From the line with "51: (771, 110, 4.46)" to the line with "3: (377, 406, 3.82)", retype every line exactly, including those two, and leave out the rest of the data below.

▶ [Stored data]:
•••••

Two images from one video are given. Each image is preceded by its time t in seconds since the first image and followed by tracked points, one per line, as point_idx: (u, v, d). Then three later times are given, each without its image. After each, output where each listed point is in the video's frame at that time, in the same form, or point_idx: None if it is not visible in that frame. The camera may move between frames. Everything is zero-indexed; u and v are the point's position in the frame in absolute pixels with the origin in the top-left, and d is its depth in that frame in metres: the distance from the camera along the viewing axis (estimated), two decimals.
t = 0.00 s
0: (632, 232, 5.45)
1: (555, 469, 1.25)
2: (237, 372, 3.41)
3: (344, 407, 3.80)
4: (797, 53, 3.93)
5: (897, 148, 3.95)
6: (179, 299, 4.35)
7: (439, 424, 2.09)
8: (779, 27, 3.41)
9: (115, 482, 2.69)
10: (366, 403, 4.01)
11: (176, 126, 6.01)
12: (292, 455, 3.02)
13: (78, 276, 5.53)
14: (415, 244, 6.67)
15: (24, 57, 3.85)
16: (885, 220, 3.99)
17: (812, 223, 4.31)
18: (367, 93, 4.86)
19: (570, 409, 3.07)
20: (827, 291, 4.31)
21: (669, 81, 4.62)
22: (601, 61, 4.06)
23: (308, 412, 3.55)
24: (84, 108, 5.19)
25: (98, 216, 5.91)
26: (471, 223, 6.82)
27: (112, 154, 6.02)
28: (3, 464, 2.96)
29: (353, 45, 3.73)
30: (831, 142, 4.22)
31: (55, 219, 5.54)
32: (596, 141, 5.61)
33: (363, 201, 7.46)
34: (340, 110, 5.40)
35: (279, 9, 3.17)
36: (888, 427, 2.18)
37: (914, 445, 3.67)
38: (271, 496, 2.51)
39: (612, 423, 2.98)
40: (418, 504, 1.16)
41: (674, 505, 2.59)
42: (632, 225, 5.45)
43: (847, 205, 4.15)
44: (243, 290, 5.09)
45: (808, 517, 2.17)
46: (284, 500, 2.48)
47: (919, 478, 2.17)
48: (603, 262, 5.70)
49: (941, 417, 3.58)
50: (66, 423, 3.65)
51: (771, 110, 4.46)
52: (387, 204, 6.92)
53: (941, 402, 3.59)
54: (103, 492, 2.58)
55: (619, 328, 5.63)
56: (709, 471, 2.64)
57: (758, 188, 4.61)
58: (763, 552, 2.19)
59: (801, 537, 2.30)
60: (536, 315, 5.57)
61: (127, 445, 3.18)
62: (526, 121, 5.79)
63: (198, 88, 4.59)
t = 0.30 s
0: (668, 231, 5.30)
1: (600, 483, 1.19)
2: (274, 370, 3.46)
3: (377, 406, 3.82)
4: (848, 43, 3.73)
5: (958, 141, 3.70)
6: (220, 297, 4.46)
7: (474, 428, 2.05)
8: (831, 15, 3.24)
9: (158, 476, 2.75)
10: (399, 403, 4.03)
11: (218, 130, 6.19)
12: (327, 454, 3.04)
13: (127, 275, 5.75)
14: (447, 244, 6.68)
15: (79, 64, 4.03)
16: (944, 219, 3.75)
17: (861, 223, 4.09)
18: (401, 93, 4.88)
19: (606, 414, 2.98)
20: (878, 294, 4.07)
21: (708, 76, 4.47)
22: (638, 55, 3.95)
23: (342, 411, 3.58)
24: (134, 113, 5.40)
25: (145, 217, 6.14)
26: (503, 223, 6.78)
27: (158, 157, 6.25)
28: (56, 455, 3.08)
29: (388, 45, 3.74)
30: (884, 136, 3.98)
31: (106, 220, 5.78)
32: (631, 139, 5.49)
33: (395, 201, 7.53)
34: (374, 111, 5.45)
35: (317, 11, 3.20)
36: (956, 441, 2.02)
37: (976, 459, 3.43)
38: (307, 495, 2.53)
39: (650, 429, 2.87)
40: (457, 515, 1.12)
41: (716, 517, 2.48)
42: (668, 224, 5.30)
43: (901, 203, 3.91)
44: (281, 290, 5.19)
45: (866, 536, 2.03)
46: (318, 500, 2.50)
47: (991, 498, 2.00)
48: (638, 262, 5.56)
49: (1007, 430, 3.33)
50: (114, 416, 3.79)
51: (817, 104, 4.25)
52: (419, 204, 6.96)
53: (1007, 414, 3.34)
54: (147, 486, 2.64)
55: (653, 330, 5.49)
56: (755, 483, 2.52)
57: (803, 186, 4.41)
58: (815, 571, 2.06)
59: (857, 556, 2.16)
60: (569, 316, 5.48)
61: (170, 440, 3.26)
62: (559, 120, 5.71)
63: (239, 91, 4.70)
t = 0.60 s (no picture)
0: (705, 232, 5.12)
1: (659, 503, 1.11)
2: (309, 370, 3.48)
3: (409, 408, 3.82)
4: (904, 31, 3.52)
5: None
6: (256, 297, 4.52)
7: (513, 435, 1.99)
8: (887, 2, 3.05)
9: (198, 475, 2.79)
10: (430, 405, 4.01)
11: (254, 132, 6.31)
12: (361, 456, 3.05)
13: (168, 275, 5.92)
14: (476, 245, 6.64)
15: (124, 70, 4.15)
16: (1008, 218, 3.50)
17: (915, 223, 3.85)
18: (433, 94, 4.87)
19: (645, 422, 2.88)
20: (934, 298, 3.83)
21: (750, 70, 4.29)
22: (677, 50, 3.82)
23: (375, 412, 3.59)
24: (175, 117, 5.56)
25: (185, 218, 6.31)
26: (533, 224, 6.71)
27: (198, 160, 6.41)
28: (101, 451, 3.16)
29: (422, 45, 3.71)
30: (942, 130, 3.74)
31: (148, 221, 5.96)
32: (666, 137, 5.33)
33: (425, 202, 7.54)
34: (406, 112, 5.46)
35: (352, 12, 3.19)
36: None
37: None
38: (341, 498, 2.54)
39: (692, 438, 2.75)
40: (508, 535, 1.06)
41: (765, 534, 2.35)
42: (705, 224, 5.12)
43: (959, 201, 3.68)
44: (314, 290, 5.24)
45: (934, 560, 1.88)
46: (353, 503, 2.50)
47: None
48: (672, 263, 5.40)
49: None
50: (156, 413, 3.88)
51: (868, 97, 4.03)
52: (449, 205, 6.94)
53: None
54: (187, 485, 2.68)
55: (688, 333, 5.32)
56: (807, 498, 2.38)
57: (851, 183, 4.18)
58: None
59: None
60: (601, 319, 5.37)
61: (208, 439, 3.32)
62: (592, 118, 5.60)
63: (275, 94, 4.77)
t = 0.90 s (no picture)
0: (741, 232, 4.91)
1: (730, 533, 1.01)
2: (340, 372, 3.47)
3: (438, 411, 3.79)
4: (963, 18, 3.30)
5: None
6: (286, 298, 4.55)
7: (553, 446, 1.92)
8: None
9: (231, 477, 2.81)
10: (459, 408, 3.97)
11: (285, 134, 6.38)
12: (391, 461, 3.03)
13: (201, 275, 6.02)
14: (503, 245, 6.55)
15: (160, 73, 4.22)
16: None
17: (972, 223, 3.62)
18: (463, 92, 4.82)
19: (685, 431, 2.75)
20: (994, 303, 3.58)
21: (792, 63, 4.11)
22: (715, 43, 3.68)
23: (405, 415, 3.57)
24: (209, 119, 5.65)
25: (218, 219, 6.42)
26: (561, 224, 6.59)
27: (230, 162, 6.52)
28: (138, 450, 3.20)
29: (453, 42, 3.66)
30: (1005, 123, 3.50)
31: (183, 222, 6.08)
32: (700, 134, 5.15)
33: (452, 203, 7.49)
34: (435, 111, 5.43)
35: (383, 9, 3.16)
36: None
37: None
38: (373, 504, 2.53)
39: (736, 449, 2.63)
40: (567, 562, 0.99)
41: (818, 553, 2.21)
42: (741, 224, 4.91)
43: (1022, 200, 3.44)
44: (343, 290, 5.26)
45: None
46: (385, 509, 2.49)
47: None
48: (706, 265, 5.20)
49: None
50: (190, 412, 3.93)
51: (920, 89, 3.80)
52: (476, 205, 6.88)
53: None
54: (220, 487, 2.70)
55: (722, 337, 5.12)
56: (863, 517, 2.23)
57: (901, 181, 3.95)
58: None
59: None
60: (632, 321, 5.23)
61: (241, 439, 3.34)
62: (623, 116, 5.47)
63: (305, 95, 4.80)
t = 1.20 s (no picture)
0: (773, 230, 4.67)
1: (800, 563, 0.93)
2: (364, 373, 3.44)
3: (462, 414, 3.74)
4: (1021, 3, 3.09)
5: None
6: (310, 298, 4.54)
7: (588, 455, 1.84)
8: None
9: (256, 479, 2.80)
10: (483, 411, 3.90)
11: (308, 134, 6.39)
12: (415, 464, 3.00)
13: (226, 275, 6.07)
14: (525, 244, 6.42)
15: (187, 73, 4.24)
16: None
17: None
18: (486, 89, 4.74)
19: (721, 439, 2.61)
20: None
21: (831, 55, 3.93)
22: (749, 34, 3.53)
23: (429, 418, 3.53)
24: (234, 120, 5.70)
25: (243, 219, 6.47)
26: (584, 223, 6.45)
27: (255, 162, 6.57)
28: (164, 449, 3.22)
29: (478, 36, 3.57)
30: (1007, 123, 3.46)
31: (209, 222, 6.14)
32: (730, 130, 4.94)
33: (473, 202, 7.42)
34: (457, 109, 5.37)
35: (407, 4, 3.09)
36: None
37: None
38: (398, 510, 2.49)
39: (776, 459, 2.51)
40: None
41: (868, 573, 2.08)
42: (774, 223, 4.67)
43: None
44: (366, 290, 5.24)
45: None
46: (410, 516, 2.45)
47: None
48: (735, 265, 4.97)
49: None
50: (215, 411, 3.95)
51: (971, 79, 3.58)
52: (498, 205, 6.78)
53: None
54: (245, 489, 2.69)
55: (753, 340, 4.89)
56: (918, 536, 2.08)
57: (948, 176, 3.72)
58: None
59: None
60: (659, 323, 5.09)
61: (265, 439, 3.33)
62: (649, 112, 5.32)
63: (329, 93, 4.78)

•••••

▶ [Response to the task]:
51: (771, 110, 4.46)
52: (387, 204, 6.92)
53: (941, 402, 3.59)
54: (103, 492, 2.58)
55: (619, 328, 5.63)
56: (709, 471, 2.64)
57: (758, 188, 4.61)
58: (763, 552, 2.19)
59: (801, 537, 2.30)
60: (536, 315, 5.57)
61: (127, 445, 3.18)
62: (526, 121, 5.79)
63: (198, 88, 4.59)
t = 0.30 s
0: (668, 231, 5.30)
1: (600, 483, 1.19)
2: (274, 370, 3.46)
3: (377, 406, 3.82)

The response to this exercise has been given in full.